Numa coluna conjunta publicada no diário Frankfurter Allgemeine Sonntagszeitung, Boris Pistorius e Cem Ozdemir defenderam que as ações judiciais se centrem nas estruturas da AfD nas regiões da Turíngia, Saxónia, Saxónia-Anhalt e Brandeburgo, devido à sua "clara deriva etno-nacionalista".

Os autores do texto sustentaram que coexistem duas correntes dentro da AfD: uma ala nacionalista tradicional, que pode ser combatida no plano político, e uma fação etno-nacionalista, que atenta diretamente contra a ordem constitucional.

Salientaram também que o processo de ilegalização do partido é juridicamente viável, pois assenta tanto em provas como na Constituição.

"Confiamos que o Tribunal Constitucional tomará as decisões corretas de forma independente e soberana", afirmaram.

Na Alemanha, só o Governo federal ou ambas as câmaras do parlamento têm o poder de solicitar a proibição de um partido político.

No entanto, a proposta carece atualmente do apoio necessário, devido a sérias reservas do CDU/CSU, partido conservador e parceiro maioritário na coligação governamental, em relação a esta abordagem.

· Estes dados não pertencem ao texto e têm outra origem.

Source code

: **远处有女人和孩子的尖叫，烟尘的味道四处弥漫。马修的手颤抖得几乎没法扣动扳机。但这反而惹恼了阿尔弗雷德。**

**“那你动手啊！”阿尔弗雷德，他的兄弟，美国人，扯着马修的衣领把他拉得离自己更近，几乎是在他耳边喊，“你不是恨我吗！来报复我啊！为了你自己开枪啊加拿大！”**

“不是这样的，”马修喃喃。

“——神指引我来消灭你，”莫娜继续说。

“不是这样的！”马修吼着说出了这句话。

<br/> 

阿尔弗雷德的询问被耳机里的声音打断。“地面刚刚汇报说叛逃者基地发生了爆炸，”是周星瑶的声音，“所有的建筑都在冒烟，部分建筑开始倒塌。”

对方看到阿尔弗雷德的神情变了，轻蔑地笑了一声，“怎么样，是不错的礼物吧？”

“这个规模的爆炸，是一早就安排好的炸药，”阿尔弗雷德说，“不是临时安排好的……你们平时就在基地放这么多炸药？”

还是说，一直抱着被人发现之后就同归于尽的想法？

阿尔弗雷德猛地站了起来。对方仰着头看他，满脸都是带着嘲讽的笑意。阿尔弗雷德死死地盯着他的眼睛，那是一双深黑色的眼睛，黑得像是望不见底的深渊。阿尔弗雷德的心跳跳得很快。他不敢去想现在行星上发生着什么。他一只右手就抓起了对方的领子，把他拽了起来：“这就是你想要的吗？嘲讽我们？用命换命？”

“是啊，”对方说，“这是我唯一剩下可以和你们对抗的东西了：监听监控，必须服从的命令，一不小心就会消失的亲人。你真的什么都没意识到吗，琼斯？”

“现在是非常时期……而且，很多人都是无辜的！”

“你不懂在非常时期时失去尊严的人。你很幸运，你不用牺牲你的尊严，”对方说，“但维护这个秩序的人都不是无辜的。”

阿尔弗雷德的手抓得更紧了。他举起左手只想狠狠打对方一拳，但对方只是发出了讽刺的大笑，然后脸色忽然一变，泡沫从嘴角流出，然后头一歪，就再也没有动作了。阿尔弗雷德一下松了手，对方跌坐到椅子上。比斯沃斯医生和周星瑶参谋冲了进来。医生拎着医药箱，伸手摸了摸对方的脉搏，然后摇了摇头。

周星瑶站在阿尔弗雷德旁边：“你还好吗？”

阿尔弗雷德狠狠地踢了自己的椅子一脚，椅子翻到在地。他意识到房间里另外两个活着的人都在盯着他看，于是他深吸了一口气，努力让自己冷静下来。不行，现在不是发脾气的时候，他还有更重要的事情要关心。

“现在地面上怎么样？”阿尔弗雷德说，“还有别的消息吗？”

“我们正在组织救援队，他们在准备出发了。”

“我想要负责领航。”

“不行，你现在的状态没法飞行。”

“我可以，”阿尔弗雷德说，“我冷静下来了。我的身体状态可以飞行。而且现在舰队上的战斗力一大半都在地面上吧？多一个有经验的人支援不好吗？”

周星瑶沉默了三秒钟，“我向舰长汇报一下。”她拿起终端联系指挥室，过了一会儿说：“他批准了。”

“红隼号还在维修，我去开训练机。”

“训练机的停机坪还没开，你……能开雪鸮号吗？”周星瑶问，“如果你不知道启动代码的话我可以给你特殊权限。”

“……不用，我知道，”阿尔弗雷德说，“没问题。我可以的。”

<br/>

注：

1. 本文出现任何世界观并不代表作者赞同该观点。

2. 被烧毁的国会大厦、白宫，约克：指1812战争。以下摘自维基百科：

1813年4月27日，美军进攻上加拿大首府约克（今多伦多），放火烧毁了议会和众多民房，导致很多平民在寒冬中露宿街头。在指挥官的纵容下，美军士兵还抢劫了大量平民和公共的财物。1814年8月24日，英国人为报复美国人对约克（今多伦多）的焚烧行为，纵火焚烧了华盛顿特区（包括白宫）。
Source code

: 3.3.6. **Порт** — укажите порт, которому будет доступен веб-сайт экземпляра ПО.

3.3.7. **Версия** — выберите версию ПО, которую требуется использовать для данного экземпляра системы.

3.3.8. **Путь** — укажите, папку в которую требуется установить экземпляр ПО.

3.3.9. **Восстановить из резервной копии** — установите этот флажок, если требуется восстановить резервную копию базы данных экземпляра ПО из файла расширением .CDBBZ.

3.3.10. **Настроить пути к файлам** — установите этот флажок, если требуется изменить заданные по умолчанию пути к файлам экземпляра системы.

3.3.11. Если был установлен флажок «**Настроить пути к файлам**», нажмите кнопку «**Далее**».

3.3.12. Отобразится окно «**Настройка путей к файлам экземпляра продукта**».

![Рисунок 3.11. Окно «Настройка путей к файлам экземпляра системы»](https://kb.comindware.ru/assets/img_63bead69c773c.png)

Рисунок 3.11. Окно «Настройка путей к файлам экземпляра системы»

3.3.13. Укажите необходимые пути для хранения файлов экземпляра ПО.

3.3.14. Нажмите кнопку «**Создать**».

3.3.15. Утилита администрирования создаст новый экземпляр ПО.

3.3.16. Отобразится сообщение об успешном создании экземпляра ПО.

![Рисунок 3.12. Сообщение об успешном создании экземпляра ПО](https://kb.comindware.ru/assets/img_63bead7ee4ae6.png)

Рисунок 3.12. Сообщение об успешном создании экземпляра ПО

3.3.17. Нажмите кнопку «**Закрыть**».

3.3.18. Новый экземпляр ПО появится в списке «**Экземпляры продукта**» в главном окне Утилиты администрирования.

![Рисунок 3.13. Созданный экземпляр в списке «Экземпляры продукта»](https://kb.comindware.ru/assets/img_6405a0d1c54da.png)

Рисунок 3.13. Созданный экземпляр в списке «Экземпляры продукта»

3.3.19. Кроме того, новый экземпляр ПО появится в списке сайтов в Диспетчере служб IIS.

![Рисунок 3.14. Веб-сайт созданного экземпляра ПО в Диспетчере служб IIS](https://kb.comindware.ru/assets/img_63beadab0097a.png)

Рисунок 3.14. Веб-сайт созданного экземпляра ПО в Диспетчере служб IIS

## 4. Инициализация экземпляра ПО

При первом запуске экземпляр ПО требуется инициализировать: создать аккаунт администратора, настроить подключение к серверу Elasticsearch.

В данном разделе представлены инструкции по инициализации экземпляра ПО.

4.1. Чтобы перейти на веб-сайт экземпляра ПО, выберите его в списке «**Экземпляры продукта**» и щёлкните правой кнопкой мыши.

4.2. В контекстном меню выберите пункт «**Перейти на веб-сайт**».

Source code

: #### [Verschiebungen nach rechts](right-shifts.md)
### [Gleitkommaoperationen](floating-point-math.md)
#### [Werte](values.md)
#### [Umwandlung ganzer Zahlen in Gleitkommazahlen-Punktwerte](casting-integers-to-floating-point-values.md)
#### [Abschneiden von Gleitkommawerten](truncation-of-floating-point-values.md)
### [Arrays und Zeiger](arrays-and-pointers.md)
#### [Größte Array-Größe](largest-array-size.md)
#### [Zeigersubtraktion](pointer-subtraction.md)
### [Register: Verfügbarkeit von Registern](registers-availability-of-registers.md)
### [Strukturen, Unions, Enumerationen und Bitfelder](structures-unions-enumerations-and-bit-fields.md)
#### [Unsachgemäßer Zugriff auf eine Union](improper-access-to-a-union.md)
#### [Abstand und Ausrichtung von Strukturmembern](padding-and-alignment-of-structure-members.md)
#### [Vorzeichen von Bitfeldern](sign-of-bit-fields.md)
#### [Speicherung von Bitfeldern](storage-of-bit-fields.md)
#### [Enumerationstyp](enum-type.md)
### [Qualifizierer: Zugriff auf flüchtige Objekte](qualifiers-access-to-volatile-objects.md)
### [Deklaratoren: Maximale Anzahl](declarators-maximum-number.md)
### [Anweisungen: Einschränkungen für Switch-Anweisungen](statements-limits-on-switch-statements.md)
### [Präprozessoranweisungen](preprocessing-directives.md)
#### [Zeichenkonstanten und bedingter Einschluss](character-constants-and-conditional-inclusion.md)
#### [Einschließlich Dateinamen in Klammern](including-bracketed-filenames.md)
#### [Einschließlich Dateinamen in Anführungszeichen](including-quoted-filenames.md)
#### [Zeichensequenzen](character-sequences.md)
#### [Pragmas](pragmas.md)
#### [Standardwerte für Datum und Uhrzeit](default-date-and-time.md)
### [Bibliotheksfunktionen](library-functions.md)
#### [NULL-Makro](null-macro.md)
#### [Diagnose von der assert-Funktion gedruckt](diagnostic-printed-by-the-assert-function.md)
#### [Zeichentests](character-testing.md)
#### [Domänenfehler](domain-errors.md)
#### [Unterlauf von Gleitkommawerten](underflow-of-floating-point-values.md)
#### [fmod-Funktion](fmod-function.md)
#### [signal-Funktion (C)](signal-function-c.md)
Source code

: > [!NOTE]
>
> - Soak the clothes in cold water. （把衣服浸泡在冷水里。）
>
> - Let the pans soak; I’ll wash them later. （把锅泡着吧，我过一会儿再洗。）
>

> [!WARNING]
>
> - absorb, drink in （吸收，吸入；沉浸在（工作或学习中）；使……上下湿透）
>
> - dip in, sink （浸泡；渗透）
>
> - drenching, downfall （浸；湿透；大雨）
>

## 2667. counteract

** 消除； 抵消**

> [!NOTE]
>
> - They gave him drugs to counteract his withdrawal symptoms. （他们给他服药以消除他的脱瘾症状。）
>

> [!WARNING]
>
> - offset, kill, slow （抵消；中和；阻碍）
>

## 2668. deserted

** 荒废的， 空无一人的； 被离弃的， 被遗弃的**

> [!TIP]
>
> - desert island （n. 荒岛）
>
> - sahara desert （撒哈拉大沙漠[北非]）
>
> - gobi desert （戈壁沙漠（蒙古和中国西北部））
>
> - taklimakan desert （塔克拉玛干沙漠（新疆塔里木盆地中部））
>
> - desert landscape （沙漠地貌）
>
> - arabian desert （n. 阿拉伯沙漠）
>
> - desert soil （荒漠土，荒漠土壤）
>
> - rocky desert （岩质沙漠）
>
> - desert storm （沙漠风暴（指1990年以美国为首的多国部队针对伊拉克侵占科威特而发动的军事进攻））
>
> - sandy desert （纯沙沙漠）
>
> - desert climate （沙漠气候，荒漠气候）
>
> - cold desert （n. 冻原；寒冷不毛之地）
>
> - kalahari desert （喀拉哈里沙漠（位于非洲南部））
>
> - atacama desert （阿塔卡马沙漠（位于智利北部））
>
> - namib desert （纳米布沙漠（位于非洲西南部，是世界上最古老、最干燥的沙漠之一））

O ministro do Interior, Alexander Dobrindt, defendeu até agora que deveria tentar-se isolar a AfD para impedir a força política de extrema-direita de governar em qualquer estado federado alemão, ao invés de proibir completamente o partido.

O contexto político desta iniciativa é a ascensão meteórica da AfD no leste da Alemanha, onde lidera com grande margem as sondagens em vários estados, sobretudo no estado federado da Saxónia-Anhalt, que realizará eleições regionais no próximo dia 06 de setembro.

De acordo com a sondagem Politbarometer hoje divulgada pela estação pública alemã ZDF, considerada um dos barómetros políticos mais fiáveis do país, se as eleições se realizassem este domingo, a AfD seria o partido mais votado, com 40% dos votos, quase o dobro dos 20,8% obtidos nas eleições anteriores, em 2021.

Segundo o inquérito de opinião, a AfD mantém a sua clara vantagem, com quase o dobro das intenções de voto da União Democrata-Cristã (CDU) do atual chanceler alemão, Friedrich Merz, a pouco mais de uma semana das eleições na Saxónia-Anhalt, embora seja pouco provável que consiga alcançar a maioria absoluta.

Em 2025, o Gabinete Federal para a Proteção da Constituição (BfV) classificou a AfD como uma "organização extremista de direita" que persegue objetivos contrários à democracia, após ter redigido um relatório com mais de 1.000 páginas. Esta designação aplicava-se anteriormente apenas à sua presença na Turíngia, na Saxónia e na Saxónia-Anhalt.

O objetivo da AfD, alegou o BfV, é "excluir certos grupos populacionais da participação equitativa na sociedade, submetê-los a um tratamento desigual e inconstitucional e, consequentemente, atribuir-lhes um estatuto juridicamente desvalorizado".